When was the last time you raised your prices? If you are a union contractor, you probably raise them (in some fashion) every year when the contract renews and the labor costs go higher. There are some years when you raise the labor rate. There are other years when you raise the "other stuff," i.e., parts multipliers, trip charges, truck materials charges, etc. and not raise the labor rate.

Those of you who are not union contractors may not have looked at your costs (both direct and overhead) in a while to see if a price increase is justified. If you are on flat rate, the costs can get masked because the customer just sees one labor and materials price. You'll notice it in slightly lower gross margins. However, if you don't have a consistent gross margin, you won't notice it.
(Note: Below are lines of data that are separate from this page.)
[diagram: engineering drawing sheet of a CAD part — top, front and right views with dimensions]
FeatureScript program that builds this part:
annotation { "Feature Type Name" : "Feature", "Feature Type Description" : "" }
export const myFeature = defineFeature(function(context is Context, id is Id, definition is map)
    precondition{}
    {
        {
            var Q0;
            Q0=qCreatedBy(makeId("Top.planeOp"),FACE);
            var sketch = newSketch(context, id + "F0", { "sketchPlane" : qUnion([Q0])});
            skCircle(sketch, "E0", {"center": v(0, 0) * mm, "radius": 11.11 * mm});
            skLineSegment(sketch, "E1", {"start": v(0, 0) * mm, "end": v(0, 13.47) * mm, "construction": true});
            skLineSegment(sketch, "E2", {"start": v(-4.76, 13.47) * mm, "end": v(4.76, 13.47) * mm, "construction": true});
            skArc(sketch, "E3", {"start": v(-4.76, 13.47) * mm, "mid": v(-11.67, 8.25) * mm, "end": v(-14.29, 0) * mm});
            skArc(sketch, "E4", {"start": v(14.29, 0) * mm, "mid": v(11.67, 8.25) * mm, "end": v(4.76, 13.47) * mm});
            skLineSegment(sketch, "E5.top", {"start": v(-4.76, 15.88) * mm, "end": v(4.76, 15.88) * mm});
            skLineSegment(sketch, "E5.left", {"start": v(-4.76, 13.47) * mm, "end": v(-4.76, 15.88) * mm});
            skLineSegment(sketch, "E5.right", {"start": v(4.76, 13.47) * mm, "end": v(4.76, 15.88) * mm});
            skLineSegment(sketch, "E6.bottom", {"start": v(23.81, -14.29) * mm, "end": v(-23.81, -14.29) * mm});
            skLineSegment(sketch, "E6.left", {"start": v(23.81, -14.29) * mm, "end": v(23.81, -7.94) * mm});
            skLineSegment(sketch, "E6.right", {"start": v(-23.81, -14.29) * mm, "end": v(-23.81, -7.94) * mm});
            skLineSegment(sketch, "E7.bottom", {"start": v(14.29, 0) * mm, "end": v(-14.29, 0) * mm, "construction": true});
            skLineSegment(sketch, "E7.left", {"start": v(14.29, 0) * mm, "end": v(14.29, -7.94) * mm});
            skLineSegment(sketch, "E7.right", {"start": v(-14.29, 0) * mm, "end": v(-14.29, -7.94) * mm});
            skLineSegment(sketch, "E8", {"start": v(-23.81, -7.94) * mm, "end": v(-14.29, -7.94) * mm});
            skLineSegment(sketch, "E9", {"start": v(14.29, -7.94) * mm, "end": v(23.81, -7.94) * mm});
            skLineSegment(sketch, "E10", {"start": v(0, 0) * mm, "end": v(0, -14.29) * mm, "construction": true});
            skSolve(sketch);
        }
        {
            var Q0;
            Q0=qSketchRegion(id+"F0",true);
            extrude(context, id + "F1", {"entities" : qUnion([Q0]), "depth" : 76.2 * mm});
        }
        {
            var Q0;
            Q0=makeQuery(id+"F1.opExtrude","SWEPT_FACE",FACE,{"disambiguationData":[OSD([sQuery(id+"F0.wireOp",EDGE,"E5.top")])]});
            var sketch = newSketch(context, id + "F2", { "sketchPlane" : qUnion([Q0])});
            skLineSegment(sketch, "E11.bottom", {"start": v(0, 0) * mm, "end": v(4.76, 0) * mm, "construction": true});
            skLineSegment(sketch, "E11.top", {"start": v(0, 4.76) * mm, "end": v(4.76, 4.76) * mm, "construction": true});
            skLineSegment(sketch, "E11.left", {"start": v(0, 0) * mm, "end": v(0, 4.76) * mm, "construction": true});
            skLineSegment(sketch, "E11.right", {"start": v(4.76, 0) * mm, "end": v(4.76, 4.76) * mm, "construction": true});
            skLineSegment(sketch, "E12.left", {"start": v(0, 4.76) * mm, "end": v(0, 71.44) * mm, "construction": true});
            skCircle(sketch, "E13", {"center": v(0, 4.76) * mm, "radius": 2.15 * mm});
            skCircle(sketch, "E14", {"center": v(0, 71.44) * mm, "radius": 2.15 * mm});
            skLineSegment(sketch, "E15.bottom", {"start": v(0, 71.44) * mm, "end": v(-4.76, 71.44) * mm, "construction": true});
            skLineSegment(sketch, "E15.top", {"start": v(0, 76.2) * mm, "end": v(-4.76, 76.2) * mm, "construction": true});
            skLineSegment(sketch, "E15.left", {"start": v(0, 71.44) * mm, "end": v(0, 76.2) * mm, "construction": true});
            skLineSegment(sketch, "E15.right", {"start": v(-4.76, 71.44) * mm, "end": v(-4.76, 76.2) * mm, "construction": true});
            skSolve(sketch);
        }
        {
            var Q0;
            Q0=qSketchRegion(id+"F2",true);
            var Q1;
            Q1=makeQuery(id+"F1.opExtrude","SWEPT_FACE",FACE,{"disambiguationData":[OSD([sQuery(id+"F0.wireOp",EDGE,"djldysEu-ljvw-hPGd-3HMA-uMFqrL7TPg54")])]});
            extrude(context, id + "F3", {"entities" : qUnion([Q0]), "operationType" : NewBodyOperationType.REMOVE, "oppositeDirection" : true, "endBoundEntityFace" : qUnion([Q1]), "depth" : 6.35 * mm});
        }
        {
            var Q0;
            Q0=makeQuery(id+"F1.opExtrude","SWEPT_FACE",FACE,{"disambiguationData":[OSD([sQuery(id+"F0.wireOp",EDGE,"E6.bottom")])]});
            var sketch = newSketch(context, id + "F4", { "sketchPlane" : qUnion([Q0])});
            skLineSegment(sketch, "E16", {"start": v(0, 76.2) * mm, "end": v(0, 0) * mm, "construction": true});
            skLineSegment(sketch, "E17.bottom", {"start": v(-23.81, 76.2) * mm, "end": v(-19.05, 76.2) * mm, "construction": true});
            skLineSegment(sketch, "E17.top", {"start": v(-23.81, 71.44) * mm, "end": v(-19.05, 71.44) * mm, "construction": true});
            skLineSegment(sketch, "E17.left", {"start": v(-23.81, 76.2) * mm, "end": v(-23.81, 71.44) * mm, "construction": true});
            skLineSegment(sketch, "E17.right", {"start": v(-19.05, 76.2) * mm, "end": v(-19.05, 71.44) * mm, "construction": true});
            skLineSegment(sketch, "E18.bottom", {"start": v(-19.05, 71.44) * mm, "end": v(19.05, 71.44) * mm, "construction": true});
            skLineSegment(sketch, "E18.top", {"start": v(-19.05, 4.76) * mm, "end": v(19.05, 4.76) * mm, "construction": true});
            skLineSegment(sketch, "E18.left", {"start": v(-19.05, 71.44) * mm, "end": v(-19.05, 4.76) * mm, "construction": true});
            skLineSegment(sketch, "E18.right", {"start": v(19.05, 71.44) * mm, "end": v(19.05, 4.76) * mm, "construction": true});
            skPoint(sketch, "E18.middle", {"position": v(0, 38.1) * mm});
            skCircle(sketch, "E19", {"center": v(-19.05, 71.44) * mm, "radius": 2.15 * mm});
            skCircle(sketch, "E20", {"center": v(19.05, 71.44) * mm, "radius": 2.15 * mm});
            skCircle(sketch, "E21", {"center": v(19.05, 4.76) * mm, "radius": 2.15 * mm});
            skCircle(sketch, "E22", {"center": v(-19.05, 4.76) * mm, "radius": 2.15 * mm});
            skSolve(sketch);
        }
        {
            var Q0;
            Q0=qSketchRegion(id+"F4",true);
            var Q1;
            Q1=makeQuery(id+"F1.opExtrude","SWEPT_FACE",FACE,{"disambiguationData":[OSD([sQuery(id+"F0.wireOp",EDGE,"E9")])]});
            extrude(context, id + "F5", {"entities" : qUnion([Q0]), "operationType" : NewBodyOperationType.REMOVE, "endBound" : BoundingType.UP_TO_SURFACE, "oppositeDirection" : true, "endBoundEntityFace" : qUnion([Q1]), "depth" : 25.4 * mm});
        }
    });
For replacement pricing, any equipment price increases could be masked through the divisors you use to determine the sales price. You may not have compared last year's numbers to this year's numbers with respect to individual jobs. If you've achieved higher sale volume, was it due to an increased number of jobs at the same price as the previous year or the same number of jobs as the previous year at a higher price? The number of jobs increase is as significant as the dollars per job increase.



A false sense of security

We have been lulled into a false sense of security during the past few years. Inflation has been relatively tame, the economy has been good, etc., and costs have not increased much - until lately. Gasoline prices have soared. This is the first indication that things are not as stable as they used to be.

It recently had a story with the headline, "Residential housing starts decline." A few weeks ago, they said multifamily housing starts were declining. Whether you do new construction or not, the housing statistics have a ripple effect into the economy and affect your business.

By now your employees have started feeling the pinch of higher gasoline prices and may be grumbling about needing a raise. You've definitely noticed it in increased company gasoline costs.

Do you charge more to the customers or take a smaller profit? Federal Express has made its statement - a fuel surcharge. It's your choice. You can increase your truck materials charges on the invoices (after all, gasoline is a truck material), increase your labor rates (which are easy to compare with your competition), or increase your materials multipliers slightly to cover the additional fuel costs. Or you can do nothing and gripe about the invoices.

On a very real note, when the cost of a loaf of bread goes up, the supermarket raises the price on that loaf of bread. Do we complain? Yes. Do we pay it? Yes - if you want to eat bread. The analogy is that the customers may gripe about an increase, but they'll pay it - if you provide a quality service, fix the problem right the first time and show the value of what you do.

Remember that you have to have a certain level of profit to survive and grow the business, pay the increases in salaries that your employees want, and the bonuses that you want.